Why people of Dharavi are unhappy

Dharavi in Mumbai is one of the world's biggest slums

46-Maharashtra-government-has-plans State of flux: Maharashtra government has plans to redevelop Dharavi, one of the world’s largest slums.

It is 9pm on a weekday. Around 10 women in their 50s and 60s, all seated cross-legged in a single row on the floor, are still at work, going through plastic waste inside a recycling unit in Dharavi, one of the world’s largest slums. They are immersed in the task; they don’t even smile much or make small talk.

“We are here from 9am to 10pm daily,” says 53-year old Laxmi Rahulkar, who takes a short break to talk to us. Most women who work in Dharavi live there, but a few like Rahulkar commute long distances. Rahulkar comes from Diva, travelling 40km one way, to earn Rs300 for a 12-hour shift.

“We pay Rs500,” contests the owner, Farid Khan, who sits outside the unit on a plastic chair. The 30-year-old belongs to the third generation of the family that owns the unit. “We do business worth crores a year,” says Khan. “These old women who are past their prime are willing to do this type of job. They need it to survive. It helps us, too.”

47-women-working-at-a-plastic-recycling-factory-in-Dharavi Women working at a plastic recycling factory in Dharavi.

Nothing is wasted in Dharavi; 60 per cent of Mumbai’s waste is recycled here. From car batteries to computer parts, from fluorescent lights to ballpoint pens, Dharavi processes everything. Many of its shacks are busy sorting, sifting, melting and recycling thousands of tonnes of waste generated every day.

Going deeper into Dharavi’s innermost bylanes might feel like getting pulled into a black hole. A walk through Dharavi is a humbling experience―a stark reminder of the juxtaposition of poverty and industriousness coexisting in a limited space of a little over 2.3 square kilometres, shared by over a million inhabitants.

The sheer scale of the number of people living in Dharavi has created a market which runs on the entrepreneurial spirit of its people. It drives diverse manufacturing industries such as leather, pottery, garments, food production and printing.

48-A-schoolgirl-walks-past-a-workshop-in-Dharavi Moulding life: A schoolgirl walks past a workshop in Dharavi.

Dharavi, however, is in a state of flux. After Adani Properties has been awarded the right to redevelop the slum, many residents are worried about their future. On December 16, several thousand protesters marched to the Adani group offices in Mumbai, raising questions about the Rs23,000 crore redevelopment project.

People are concerned that they could be thrown out of the prime property. “Whatever plans you have for us, please let us remain here where we have spent our entire lives. We do not want to go anywhere even if it is within a 10km radius of Dharavi,” says Raj Nadar, who owns a small leather shop on the 90 Feet Road inside Dharavi.
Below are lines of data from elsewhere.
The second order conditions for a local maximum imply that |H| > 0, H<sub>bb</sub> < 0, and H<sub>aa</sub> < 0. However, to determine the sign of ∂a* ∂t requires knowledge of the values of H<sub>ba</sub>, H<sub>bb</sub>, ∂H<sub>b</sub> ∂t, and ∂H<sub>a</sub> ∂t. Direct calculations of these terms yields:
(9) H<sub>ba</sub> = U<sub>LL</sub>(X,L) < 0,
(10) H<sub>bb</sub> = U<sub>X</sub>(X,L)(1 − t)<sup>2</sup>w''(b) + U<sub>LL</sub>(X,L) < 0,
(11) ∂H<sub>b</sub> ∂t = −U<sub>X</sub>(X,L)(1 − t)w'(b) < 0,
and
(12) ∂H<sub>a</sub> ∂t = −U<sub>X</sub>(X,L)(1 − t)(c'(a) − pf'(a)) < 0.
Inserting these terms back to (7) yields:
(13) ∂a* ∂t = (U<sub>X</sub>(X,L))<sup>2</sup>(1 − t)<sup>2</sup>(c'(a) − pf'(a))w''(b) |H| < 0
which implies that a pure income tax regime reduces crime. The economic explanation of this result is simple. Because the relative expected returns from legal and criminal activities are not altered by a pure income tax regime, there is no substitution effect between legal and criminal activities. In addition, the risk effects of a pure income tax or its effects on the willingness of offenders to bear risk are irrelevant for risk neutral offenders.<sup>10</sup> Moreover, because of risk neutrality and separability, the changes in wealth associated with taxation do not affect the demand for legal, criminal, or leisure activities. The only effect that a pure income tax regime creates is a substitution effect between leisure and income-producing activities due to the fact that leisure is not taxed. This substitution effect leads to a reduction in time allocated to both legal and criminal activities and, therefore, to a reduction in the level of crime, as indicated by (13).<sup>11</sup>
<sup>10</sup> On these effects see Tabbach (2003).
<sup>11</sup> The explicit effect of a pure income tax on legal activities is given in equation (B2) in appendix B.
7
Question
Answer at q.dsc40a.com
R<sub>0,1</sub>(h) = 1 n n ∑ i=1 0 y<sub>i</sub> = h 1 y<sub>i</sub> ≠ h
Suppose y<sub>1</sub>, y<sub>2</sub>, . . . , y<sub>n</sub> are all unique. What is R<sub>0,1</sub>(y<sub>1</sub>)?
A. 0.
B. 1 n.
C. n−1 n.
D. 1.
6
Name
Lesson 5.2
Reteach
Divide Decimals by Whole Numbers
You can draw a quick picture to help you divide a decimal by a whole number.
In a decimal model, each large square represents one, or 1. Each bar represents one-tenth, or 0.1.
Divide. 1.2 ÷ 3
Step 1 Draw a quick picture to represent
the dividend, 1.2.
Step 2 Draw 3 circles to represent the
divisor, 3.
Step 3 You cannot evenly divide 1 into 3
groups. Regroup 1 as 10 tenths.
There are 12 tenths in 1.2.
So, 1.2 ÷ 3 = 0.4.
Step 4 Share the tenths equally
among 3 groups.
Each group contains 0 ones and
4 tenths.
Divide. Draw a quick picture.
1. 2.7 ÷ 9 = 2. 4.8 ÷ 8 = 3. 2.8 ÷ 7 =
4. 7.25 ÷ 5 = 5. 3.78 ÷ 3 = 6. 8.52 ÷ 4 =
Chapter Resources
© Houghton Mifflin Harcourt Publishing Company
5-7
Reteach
He says he will rather compromise on the space that will be allotted to him, than move out of Dharavi altogether. “This shop was started in 1994 and continues to this day. We have a dedicated clientele and we earn handsomely,” says Nadar.

Khan says Dharavi will continue to flourish only if the residents are allowed to stay. “Otherwise, the slum will die a silent death. All our workers are from here. We are a self-sufficient community. While we do not mind redevelopment, it should not be at the cost of our livelihood,” he says.

48-a-leather-goods-manufacturing-unit A leather goods manufacturing unit.

The workers are unhappy. “Where else will we get the convenience of being able to work and stay at the same place?” asks Rajul Bhai, who operates a printing press in his one-room shack which doubles up as his home. “We are not greedy, we are not asking for thousand-square-foot space. Our only demand is not to evict us from this place,” he says.

In a paper titled ‘Dharavi Redevelopment Plan: Contested Architecture and Urbanism’, Vandana Baweja from the University of Florida says that the redevelopment project reduces slum rehabilitation to a simplistic problem of numbers. “There is no safety net in the Dharavi Redevelopment Project that ensures the residents that they will be able to continue their vocation in the same way as they have in Dharavi for several generations.”

At a recent news conference organised by the Dharavi Redevelopment Committee, the one sentiment that was expressed widely was to allow the existing tenants to keep their holdings. Many attendees, meanwhile, felt that the project would remain on paper as of now and could take several years to be finalised. “There is no point thinking about it now,” says the owner of a leather manufacturing unit.

Former Maharashtra chief minister Uddhav Thackeray, who heads a faction of the Shiv Sena, plans to lead a protest march against the alleged favouritism shown towards the Adani group. “In the middle of all these, it is us, the residents, who will suffer. The redevelopment project will never take off and we will continue to live in misery. We need clean water, a good house and a decent place to work,” says Nadar.

Rahulkar agrees with him. “If we are plucked out of here, I do not know how to survive. Because here, inside the community, people know us and give us some work so that we can fend for ourselves,” she says. “Will this be possible otherwise? I don’t think so.”